Yes, initially I too thought that the shooter was giving the commands as well. I'm still not even sure just how many officers were present and in the hallway that night. I'm thinking 3 or 4.

Anyways, it all went down as badly as possible as we all know by now. For the life of me, I don't know why one of the officers didn't take an initiative and call an action to step forward and secure both subjects while they were down on the floor and proned out.

Then again, I remind myself that we're all humans and we all do stupid things. That's just how we roll.


----------



## paratrooper (Feb 1, 2012)

I'm thinking he could overhaul a car on the side of the road if he had to.









Click on to enlarge


----------



## Steve M1911A1 (Feb 6, 2008)

paratrooper said:


> I'm thinking he could overhaul a car on the side of the road if he had to.
> 
> View attachment 11602
> 
> ...


Well, the vest is an excellent idea, considering the weight of the load that he's carrying.
I also like the positional and orientational differentiation, pistol to taser. Hard to make a mistake.

Were I his chief, I'd make him wear long sleeves to cover all those tats.
Tats can be intimidating in all the wrong ways.
They can indicate an overly-aggressive mindset, and maybe even a predisposition to violence.

I would not be happy to interact with this officer, in that condition.
Not even for a traffic citation.


----------



## paratrooper (Feb 1, 2012)

I can still remember when visible tats were not acceptable in LE. Nor were beards of any kind on uniformed officers. Mustaches had to be neatly groomed and well maintained. 

Seems like now, is anything is game.


----------



## paratrooper (Feb 1, 2012)

I was talking to a friend who is still working in LE in a large city. He's about 5 yrs. away from retirement. We were talking about the shooting in question and some of what others in his dept. are saying about it. 

The stuff he had been hearing is pretty much what some have said on this thread. We then began talking about the officer in question and what lies ahead for him. The "incident" has made the news nation wide and it's no secret, as in having been kept local. 

His parents must be mortified for one thing. He'll never work in LE again or any related field. He's still looking at a major civil law suit. Those that he thought of as friends and support, will most likely drift away. 
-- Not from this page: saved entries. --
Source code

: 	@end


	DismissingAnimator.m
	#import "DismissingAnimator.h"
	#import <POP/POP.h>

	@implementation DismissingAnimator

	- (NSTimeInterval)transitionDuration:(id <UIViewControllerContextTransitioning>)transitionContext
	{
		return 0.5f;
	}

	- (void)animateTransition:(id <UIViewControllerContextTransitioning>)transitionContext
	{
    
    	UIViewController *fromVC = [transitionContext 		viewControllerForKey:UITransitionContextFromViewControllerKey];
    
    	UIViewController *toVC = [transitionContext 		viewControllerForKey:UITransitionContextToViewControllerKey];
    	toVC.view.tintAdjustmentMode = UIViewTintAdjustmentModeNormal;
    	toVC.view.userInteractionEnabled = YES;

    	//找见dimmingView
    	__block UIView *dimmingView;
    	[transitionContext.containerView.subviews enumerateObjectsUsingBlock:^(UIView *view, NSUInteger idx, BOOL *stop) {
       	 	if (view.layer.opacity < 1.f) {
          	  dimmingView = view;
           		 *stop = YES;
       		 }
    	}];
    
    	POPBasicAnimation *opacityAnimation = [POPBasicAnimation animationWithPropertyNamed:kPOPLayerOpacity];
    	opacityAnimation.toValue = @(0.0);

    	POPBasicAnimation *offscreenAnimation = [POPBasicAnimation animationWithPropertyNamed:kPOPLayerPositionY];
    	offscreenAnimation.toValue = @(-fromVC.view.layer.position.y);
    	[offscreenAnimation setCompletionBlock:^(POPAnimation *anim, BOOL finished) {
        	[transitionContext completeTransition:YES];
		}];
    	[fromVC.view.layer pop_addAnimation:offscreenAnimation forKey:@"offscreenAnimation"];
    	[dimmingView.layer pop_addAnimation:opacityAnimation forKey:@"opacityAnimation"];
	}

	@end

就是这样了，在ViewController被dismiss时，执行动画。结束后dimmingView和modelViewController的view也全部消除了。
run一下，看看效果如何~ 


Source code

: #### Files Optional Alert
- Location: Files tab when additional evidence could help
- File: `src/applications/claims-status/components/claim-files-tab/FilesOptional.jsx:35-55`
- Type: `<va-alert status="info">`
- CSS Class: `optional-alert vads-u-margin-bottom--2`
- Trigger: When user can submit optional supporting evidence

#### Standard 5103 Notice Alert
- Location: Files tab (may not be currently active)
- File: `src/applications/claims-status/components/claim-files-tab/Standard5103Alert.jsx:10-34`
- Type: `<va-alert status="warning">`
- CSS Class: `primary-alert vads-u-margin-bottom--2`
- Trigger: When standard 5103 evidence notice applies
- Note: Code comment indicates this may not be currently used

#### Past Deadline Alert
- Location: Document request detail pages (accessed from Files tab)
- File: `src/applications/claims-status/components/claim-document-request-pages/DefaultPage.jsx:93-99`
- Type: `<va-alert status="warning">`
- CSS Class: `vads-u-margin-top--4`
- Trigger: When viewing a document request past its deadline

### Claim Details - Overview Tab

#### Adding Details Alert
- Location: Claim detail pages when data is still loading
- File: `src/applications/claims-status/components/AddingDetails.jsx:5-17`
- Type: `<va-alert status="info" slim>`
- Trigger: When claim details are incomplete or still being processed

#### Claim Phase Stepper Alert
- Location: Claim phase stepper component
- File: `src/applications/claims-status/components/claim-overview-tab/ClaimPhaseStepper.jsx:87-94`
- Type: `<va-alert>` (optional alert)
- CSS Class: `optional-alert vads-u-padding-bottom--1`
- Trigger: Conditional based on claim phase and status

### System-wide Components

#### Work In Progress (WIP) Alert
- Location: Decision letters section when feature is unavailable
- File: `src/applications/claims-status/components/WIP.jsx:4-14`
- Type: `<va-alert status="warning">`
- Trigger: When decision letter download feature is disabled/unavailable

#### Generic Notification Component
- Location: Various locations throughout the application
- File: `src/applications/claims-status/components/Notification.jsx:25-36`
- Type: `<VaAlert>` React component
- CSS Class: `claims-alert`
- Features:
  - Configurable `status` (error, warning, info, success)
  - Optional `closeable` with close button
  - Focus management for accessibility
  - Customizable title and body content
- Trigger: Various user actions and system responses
His life will now be what was inscribed inside on the bolt cover of his rifle. Only 27 yrs. old and that's what lies ahead.


----------



## Steve M1911A1 (Feb 6, 2008)

paratrooper said:


> I was talking to a friend...about the shooting in question and some of what others in his dept. are saying about it...about the officer in question and what lies ahead for him...*His life will now be what was inscribed inside on the bolt cover of his rifle*...[emphasis added]


Karma, indeed!
And well-deserved, too.


----------



## BackyardCowboy (Aug 27, 2014)

paratrooper said:


> I'm thinking he could overhaul a car on the side of the road if he had to.
> 
> View attachment 11602
> 
> ...


Hopefully the belt also serves as a truss for the hernia he's going to get from all the gear he's carrying.


----------